PROMPT - If an entry holds a picture, leave the picture out and output everything else exactly.

== INFORMATION PROVIDED

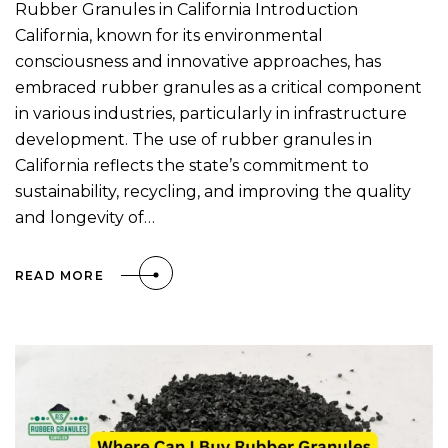
Rubber Granules in California Introduction
California, known for its environmental
consciousness and innovative approaches, has
embraced rubber granules as a critical component
in various industries, particularly in infrastructure
development. The use of rubber granules in
California reflects the state’s commitment to
sustainability, recycling, and improving the quality
and longevity of…
READ MORE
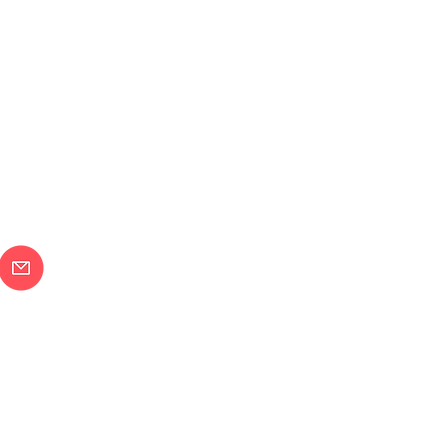
メールで問合せ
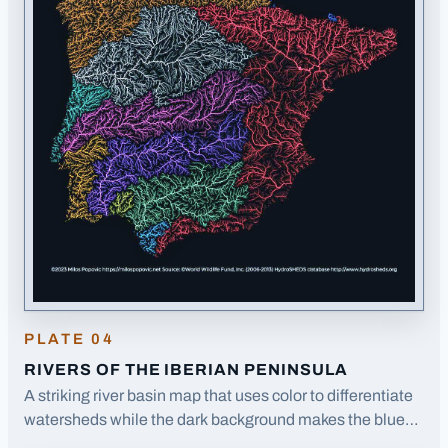
PLATE
04
RIVERS OF THE IBERIAN PENINSULA
A striking river basin map that uses color to differentiate
watersheds while the dark background makes the blue
river lines pop dramatically.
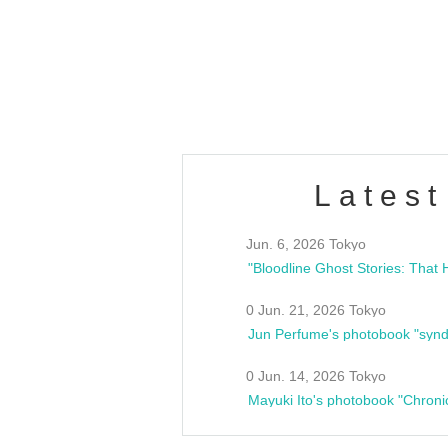
/10(Sat) 13:00 ~
club asia
estsideunity
Fes
Latest
Jun. 6, 2026 Tokyo
0 Jun. 21, 2026 Tokyo
Jun Perfume's photobook "synd
0 Jun. 14, 2026 Tokyo
Mayuki Ito's photobook "Chroni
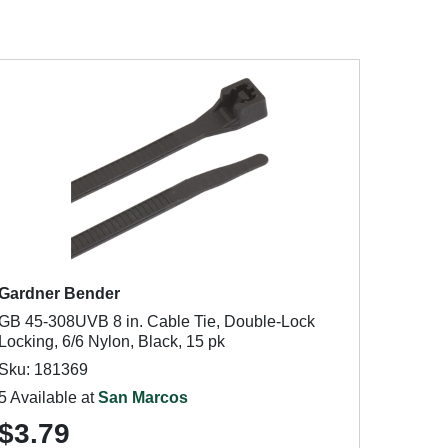
Gardner Bender
GB 45-308UVB 8 in. Cable Tie, Double-Lock
Locking, 6/6 Nylon, Black, 15 pk
Sku: 181369
5 Available at
San Marcos
$3.79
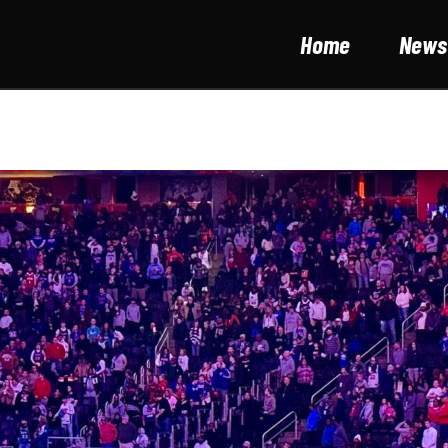
Home
News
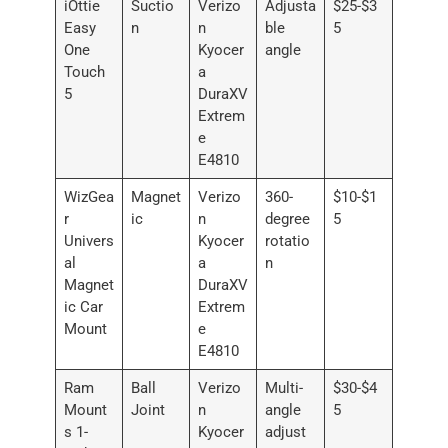
iOttie
Suctio
Verizo
Adjusta
$25-$3
Easy
n
n
ble
5
One
Kyocer
angle
Touch
a
5
DuraXV
Extrem
e
E4810
WizGea
Magnet
Verizo
360-
$10-$1
r
ic
n
degree
5
Univers
Kyocer
rotatio
al
a
n
Magnet
DuraXV
ic Car
Extrem
Mount
e
E4810
Ram
Ball
Verizo
Multi-
$30-$4
Mount
Joint
n
angle
5
s 1-
Kyocer
adjust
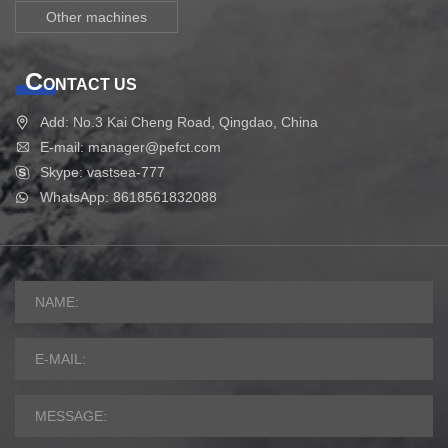
Other machines
C
ONTACT US
Add: No.3 Kai Cheng Road, Qingdao, China
E-mail: manager@pefct.com
Skype: vastsea-777
WhatsApp: 8618561832088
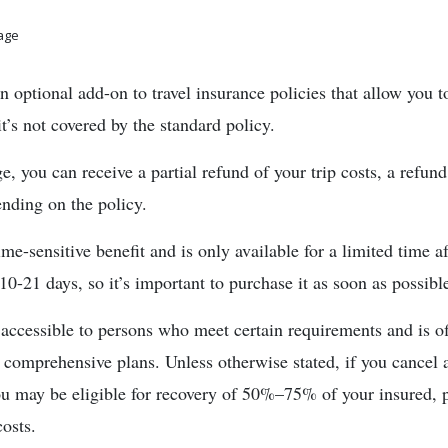
rage
optional add-on to travel insurance policies that allow you to
it’s not covered by the standard policy.
 you can receive a partial refund of your trip costs, a refun
ding on the policy.
ime-sensitive benefit and is only available for a limited time 
 10-21 days, so it’s important to purchase it as soon as possibl
cessible to persons who meet certain requirements and is of
omprehensive plans. Unless otherwise stated, if you cancel a
ou may be eligible for recovery of 50%–75% of your insured, p
osts.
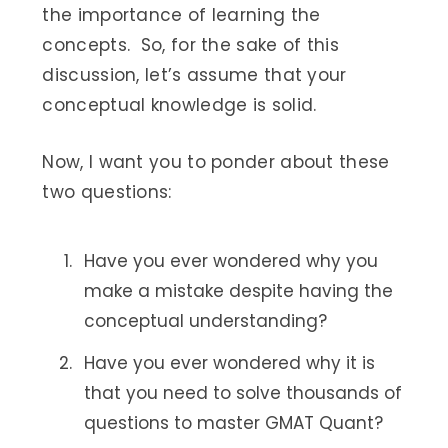
the importance of learning the
concepts. So, for the sake of this
discussion, let’s assume that your
conceptual knowledge is solid.
Now, I want you to ponder about these
two questions:
Have you ever wondered why you
make a mistake despite having the
conceptual understanding?
Have you ever wondered why it is
that you need to solve thousands of
questions to master GMAT Quant?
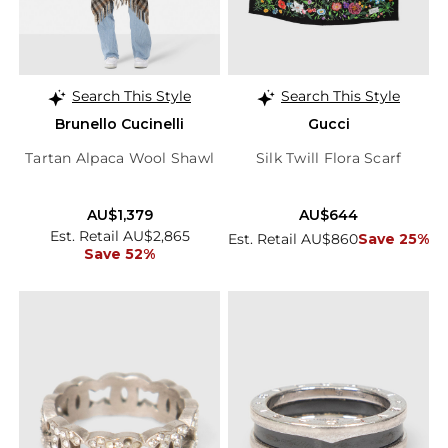
Search This Style
Search This Style
Brunello Cucinelli
Gucci
Tartan Alpaca Wool Shawl
Silk Twill Flora Scarf
AU$1,379
AU$644
Est. Retail AU$2,865
Est. Retail AU$860
Save 25%
Save 52%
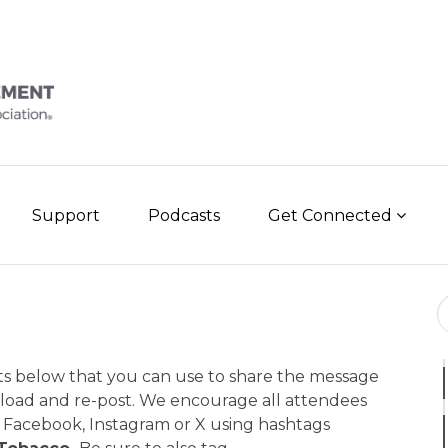
Support
Podcasts
Get Connected
Se
ts below that you can use to share the message
nload and re-post. We encourage all attendees
Facebook, Instagram or X using hashtags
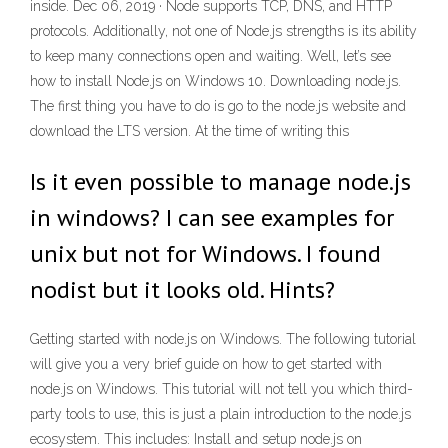
inside. Dec 06, 2019 · Node supports TCP, DNS, and HTTP
protocols. Additionally, not one of Node.js strengths is its ability
to keep many connections open and waiting. Well, let’s see
how to install Node.js on Windows 10. Downloading node.js.
The first thing you have to do is go to the node.js website and
download the LTS version. At the time of writing this
Is it even possible to manage node.js
in windows? I can see examples for
unix but not for Windows. I found
nodist but it looks old. Hints?
Getting started with node.js on Windows. The following tutorial
will give you a very brief guide on how to get started with
node.js on Windows. This tutorial will not tell you which third-
party tools to use, this is just a plain introduction to the node.js
ecosystem. This includes: Install and setup node.js on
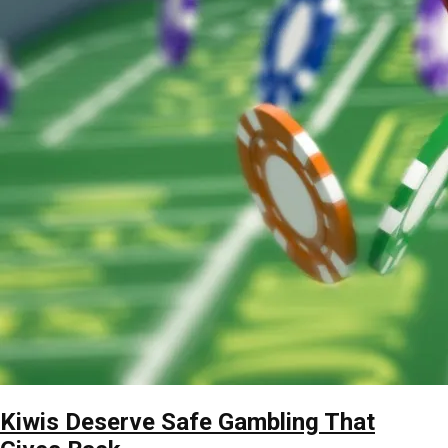
Kiwis Deserve Safe Gambling That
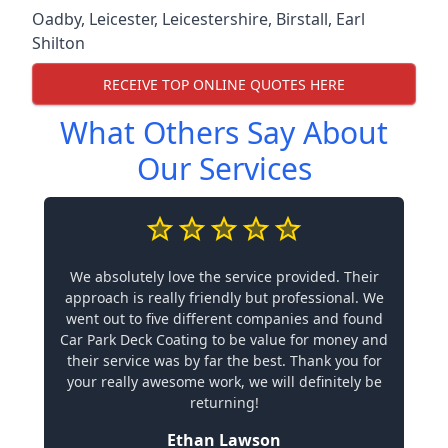
Oadby
,
Leicester
,
Leicestershire
,
Birstall
,
Earl
Shilton
RECEIVE TOP ONLINE QUOTES HERE
What Others Say About
Our Services
We absolutely love the service provided. Their
approach is really friendly but professional. We
went out to five different companies and found
Car Park Deck Coating to be value for money and
their service was by far the best. Thank you for
your really awesome work, we will definitely be
returning!
Ethan Lawson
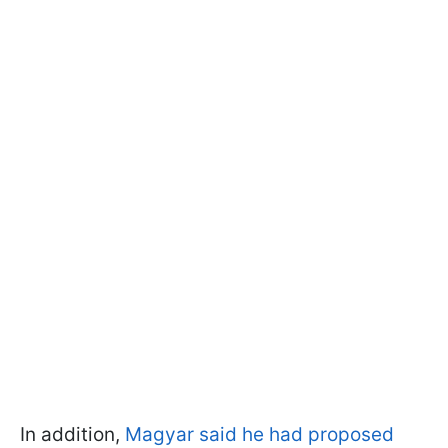
In addition,
Magyar said he had proposed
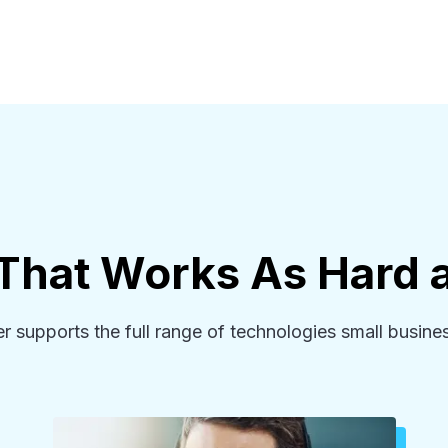
 That Works As Hard 
supports the full range of technologies small busines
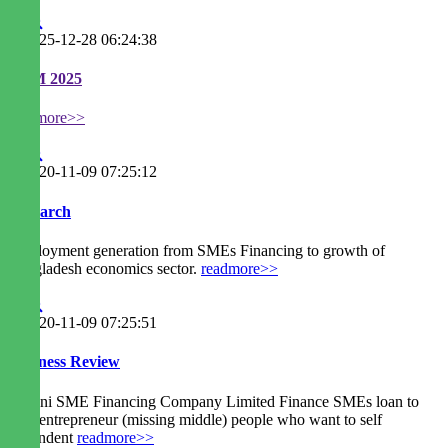
2025-12-28 06:24:38
EGM 2025
readmore>>
2020-11-09 07:25:12
Research
Employment generation from SMEs Financing to growth of
Bangladesh economics sector.
readmore>>
2020-11-09 07:25:51
Business Review
Agrani SME Financing Company Limited Finance SMEs loan to
new entrepreneur (missing middle) people who want to self
dependent
readmore>>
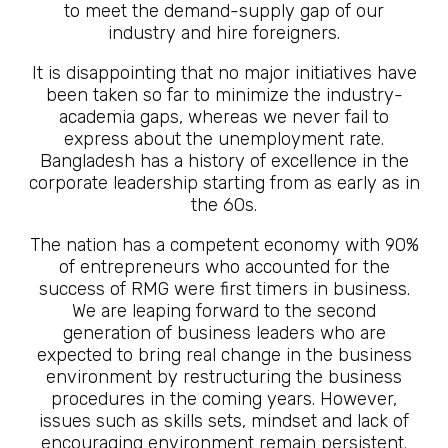
to meet the demand-supply gap of our
industry and hire foreigners.
It is disappointing that no major initiatives have
been taken so far to minimize the industry-
academia gaps, whereas we never fail to
express about the unemployment rate.
Bangladesh has a history of excellence in the
corporate leadership starting from as early as in
the 60s.
The nation has a competent economy with 90%
of entrepreneurs who accounted for the
success of RMG were first timers in business.
We are leaping forward to the second
generation of business leaders who are
expected to bring real change in the business
environment by restructuring the business
procedures in the coming years. However,
issues such as skills sets, mindset and lack of
encouraging environment remain persistent.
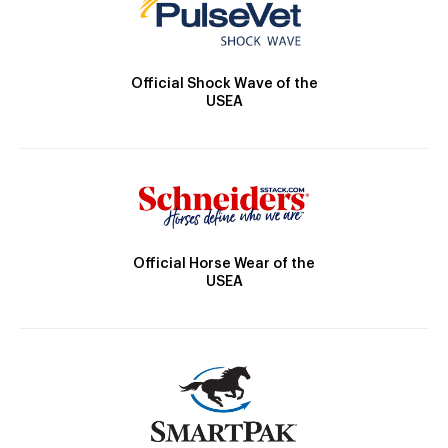
Official Shock Wave of the
USEA
Official Horse Wear of the
USEA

====

ANSWER BOX -
Rubber Granules in California Introduction
California, known for its environmental
consciousness and innovative approaches, has
embraced rubber granules as a critical component
in various industries, particularly in infrastructure
development. The use of rubber granules in
California reflects the state’s commitment to
sustainability, recycling, and improving the quality
and longevity of…
READ MORE
メールで問合せ
PLATE
04
RIVERS OF THE IBERIAN PENINSULA
A striking river basin map that uses color to differentiate
watersheds while the dark background makes the blue
river lines pop dramatically.
/10(Sat) 13:00 ~
club asia
estsideunity
Fes
Latest
Jun. 6, 2026 Tokyo
0 Jun. 21, 2026 Tokyo
Jun Perfume's photobook "synd
0 Jun. 14, 2026 Tokyo
Mayuki Ito's photobook "Chroni
Gardner Bender
GB 45-308UVB 8 in. Cable Tie, Double-Lock
Locking, 6/6 Nylon, Black, 15 pk
Sku: 181369
5 Available at
San Marcos
$3.79
Home
News
iOttie
Suctio
Verizo
Adjusta
$25-$3
Easy
n
n
ble
5
One
Kyocer
angle
Touch
a
5
DuraXV
Extrem
e
E4810
WizGea
Magnet
Verizo
360-
$10-$1
r
ic
n
degree
5
Univers
Kyocer
rotatio
al
a
n
Magnet
DuraXV
ic Car
Extrem
Mount
e
E4810
Ram
Ball
Verizo
Multi-
$30-$4
Mount
Joint
n
angle
5
s 1-
Kyocer
adjust
Other machines
C
ONTACT US
Add: No.3 Kai Cheng Road, Qingdao, China
E-mail: manager@pefct.com
Skype: vastsea-777
WhatsApp: 8618561832088
rage
optional add-on to travel insurance policies that allow you to
it’s not covered by the standard policy.
 you can receive a partial refund of your trip costs, a refun
ding on the policy.
ime-sensitive benefit and is only available for a limited time 
 10-21 days, so it’s important to purchase it as soon as possibl
cessible to persons who meet certain requirements and is of
omprehensive plans. Unless otherwise stated, if you cancel a
ou may be eligible for recovery of 50%–75% of your insured, p
osts.
the importance of learning the
concepts. So, for the sake of this
discussion, let’s assume that your
conceptual knowledge is solid.
Now, I want you to ponder about these
two questions:
Have you ever wondered why you
make a mistake despite having the
conceptual understanding?
Have you ever wondered why it is
that you need to solve thousands of
questions to master GMAT Quant?
Search This Style
Search This Style
Brunello Cucinelli
Gucci
Tartan Alpaca Wool Shawl
Silk Twill Flora Scarf
AU$1,379
AU$644
Est. Retail AU$2,865
Est. Retail AU$860
Save 25%
Save 52%
Support
Podcasts
Get Connected
Se
ts below that you can use to share the message
nload and re-post. We encourage all attendees
Facebook, Instagram or X using hashtags
inside. Dec 06, 2019 · Node supports TCP, DNS, and HTTP
protocols. Additionally, not one of Node.js strengths is its ability
to keep many connections open and waiting. Well, let’s see
how to install Node.js on Windows 10. Downloading node.js.
The first thing you have to do is go to the node.js website and
download the LTS version. At the time of writing this
Is it even possible to manage node.js
in windows? I can see examples for
unix but not for Windows. I found
nodist but it looks old. Hints?
Getting started with node.js on Windows. The following tutorial
will give you a very brief guide on how to get started with
node.js on Windows. This tutorial will not tell you which third-
party tools to use, this is just a plain introduction to the node.js
ecosystem. This includes: Install and setup node.js on
Kiwis Deserve Safe Gambling That
Oadby
,
Leicester
,
Leicestershire
,
Birstall
,
Earl
Shilton
RECEIVE TOP ONLINE QUOTES HERE
What Others Say About
Our Services
We absolutely love the service provided. Their
approach is really friendly but professional. We
went out to five different companies and found
Car Park Deck Coating to be value for money and
their service was by far the best. Thank you for
your really awesome work, we will definitely be
returning!
Ethan Lawson
In addition,
Magyar said he had proposed
 That Works As Hard 
supports the full range of technologies small busines
2025-12-28 06:24:38
EGM 2025
readmore>>
2020-11-09 07:25:12
Research
Employment generation from SMEs Financing to growth of
Bangladesh economics sector.
readmore>>
2020-11-09 07:25:51
Business Review
Agrani SME Financing Company Limited Finance SMEs loan to
new entrepreneur (missing middle) people who want to self
dependent
readmore>>
to meet the demand-supply gap of our
industry and hire foreigners.
It is disappointing that no major initiatives have
been taken so far to minimize the industry-
academia gaps, whereas we never fail to
express about the unemployment rate.
Bangladesh has a history of excellence in the
corporate leadership starting from as early as in
the 60s.
The nation has a competent economy with 90%
of entrepreneurs who accounted for the
success of RMG were first timers in business.
We are leaping forward to the second
generation of business leaders who are
expected to bring real change in the business
environment by restructuring the business
procedures in the coming years. However,
issues such as skills sets, mindset and lack of
encouraging environment remain persistent.
Official Shock Wave of the
USEA
Official Horse Wear of the
USEA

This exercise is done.